One of the things you might never learn about this book without reading the author's notes in the printed version or listening in the audio version is that the book Card set out to write was The Speaker for the Dead, nominally the second in the Ender Series. Even though he started on that, he wrote Ender's Game as a short story to provide the background and an explanation for the character of Ender in Speaker for the Dead. But once he was finished he basically ended up realizing he needed to write more and turned it into a novella. And then he did it again and turned it into a full-blown novel. I'm not entirely sure that he did all that before writing The Speaker for the Dead. But at some point he had them both out.

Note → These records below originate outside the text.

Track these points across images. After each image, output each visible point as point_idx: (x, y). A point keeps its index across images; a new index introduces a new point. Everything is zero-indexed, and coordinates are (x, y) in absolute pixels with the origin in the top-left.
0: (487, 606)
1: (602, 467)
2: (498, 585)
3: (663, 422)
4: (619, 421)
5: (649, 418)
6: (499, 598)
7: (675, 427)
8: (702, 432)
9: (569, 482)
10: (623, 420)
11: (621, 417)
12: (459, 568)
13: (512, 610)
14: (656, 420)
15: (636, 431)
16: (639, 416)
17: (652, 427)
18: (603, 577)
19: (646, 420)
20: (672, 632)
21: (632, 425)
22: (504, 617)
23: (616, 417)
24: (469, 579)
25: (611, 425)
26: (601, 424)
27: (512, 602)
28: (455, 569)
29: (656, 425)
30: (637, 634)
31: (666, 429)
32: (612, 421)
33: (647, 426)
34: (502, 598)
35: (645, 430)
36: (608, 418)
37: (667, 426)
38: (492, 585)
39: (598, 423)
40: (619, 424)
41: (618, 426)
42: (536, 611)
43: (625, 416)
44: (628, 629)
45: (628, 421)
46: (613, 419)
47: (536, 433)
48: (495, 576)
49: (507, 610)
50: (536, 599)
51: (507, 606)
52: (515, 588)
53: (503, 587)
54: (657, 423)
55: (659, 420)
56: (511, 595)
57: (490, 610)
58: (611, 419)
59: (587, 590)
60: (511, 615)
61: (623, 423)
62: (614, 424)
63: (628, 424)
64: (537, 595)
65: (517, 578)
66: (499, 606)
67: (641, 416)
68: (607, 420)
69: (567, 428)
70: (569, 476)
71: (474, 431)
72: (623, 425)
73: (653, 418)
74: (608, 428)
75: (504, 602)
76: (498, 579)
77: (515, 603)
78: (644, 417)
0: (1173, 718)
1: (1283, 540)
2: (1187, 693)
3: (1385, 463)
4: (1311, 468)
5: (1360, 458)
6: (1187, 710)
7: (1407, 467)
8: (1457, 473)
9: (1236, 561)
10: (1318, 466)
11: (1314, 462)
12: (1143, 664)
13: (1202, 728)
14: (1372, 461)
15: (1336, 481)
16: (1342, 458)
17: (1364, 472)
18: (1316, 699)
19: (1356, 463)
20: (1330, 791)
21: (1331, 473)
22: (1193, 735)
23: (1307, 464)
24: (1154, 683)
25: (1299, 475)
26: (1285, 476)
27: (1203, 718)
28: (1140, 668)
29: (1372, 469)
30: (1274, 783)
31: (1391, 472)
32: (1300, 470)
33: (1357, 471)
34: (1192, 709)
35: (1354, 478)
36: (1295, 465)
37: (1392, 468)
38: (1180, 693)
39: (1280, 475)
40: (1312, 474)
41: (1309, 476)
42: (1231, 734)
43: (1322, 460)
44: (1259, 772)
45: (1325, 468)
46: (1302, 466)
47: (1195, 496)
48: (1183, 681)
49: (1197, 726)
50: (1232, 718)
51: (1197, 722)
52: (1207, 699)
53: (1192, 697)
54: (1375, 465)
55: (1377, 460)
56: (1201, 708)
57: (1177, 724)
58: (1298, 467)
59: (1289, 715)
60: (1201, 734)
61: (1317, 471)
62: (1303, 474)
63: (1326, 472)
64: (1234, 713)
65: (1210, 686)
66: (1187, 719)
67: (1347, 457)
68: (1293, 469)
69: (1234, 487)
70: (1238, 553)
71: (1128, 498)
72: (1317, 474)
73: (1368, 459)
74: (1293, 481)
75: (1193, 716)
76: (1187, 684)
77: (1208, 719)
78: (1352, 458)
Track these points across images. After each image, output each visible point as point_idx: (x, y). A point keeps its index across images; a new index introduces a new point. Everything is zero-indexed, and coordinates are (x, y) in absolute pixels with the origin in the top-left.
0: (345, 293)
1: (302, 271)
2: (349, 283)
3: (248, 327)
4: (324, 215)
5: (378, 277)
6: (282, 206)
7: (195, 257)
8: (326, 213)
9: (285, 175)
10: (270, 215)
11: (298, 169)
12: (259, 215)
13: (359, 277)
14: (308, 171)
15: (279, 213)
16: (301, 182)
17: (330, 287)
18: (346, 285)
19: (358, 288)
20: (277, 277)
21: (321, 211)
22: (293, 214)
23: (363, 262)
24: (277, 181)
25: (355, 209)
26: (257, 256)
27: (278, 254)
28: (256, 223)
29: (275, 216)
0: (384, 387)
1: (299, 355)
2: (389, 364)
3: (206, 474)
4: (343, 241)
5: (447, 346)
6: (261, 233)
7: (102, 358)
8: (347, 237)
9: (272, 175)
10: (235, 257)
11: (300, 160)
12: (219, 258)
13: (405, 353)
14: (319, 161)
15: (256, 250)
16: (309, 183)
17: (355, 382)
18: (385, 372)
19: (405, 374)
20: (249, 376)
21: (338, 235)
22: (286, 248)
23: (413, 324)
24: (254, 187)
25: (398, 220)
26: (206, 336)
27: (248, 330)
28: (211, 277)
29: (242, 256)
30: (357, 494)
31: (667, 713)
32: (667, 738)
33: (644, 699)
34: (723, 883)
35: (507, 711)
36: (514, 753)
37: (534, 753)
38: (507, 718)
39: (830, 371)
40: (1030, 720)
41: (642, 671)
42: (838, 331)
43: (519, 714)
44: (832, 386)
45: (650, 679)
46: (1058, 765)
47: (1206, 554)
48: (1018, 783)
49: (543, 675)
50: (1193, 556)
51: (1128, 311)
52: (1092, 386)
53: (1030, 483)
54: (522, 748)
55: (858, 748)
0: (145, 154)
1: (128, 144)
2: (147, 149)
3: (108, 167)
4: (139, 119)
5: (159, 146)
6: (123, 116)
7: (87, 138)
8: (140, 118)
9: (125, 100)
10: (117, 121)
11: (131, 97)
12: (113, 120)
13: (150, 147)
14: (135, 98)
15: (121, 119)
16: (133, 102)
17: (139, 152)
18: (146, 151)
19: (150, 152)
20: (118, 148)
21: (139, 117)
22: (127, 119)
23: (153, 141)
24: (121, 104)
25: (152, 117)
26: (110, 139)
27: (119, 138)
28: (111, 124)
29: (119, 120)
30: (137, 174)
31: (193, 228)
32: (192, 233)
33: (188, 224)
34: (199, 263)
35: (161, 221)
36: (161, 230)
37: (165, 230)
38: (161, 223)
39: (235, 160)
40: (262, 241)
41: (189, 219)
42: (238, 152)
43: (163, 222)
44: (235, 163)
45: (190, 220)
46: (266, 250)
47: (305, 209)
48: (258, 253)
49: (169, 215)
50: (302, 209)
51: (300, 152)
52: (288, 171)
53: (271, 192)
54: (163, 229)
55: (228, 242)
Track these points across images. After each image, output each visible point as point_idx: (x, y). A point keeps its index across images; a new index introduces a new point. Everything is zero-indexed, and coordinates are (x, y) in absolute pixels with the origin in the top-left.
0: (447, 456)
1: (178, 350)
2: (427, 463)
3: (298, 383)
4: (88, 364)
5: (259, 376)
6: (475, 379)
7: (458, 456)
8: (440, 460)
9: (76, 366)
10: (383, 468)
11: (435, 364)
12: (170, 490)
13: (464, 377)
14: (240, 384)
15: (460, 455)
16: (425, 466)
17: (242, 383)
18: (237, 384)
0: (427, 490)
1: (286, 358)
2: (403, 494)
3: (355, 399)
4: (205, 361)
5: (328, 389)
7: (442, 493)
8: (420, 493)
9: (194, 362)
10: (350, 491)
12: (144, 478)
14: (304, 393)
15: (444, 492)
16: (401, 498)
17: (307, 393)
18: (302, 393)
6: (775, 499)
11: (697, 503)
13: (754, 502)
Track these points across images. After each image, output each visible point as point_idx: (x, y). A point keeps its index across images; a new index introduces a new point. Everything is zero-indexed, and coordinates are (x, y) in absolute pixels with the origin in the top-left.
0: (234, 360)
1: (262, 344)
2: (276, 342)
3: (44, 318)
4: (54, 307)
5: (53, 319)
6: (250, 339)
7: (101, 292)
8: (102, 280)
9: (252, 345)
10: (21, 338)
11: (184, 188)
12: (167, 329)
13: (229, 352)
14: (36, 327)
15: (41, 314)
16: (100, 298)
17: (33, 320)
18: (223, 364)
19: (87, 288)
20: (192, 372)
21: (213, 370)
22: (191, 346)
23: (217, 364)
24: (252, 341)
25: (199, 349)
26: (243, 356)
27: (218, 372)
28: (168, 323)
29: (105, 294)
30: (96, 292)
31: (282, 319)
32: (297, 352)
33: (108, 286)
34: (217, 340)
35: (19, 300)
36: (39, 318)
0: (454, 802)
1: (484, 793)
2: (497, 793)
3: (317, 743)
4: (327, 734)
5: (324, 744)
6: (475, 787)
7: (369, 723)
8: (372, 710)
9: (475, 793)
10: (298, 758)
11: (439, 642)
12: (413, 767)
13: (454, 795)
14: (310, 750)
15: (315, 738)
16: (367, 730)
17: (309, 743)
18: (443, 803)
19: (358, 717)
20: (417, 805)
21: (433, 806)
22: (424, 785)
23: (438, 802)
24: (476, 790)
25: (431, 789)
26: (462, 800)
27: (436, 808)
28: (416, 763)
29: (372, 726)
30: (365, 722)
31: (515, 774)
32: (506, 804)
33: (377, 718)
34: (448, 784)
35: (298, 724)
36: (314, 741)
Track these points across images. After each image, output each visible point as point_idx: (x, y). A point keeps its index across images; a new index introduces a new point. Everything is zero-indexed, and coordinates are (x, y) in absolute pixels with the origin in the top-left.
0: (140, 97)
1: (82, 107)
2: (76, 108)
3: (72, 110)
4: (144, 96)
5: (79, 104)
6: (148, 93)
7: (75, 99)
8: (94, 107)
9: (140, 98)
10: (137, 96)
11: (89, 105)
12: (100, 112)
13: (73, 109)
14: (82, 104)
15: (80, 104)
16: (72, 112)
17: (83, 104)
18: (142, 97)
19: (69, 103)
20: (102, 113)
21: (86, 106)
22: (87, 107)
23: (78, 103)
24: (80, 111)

The third and fourth books, Xenocide and Children of the Mind were actually the third book that he game up with after Speaker for the Dead. He and his editor decided that it would be best to split that book into two because it was too long and there was a natural splitting point in the middle. They still ended up being pretty long individually. And he now plans on there being a fifth book, bringing together the Ender and Bean series (although I haven't read that other branch of books yet, so I can't say if this is welcome or not).

I don't know if this is a great idea or not. Xenocide and Children of the Mind were not so great. Card explains that these books were basically his mechanism to philosophize about what consciousness and life is. I might like to read about his ideas in a non-fiction setting, but it basically slowed the story down interminably. Of course, to be fair, the only reason there was a story to keep some semblance of readability. It really was just a philosophical playground. There are no major philosophical points I agree or disagree with in his ramblings. I don't begrudge him his play time, but it's not really why I picked up his books in the first place.

In short, if you loved Ender's Game, you can quit right there. The book and story is entirely self-sufficient and you will either be satisfied at the end or not. If you are not, the following books will not make you satisfied. Well, I can almost say that with perfect certainty. You might like them.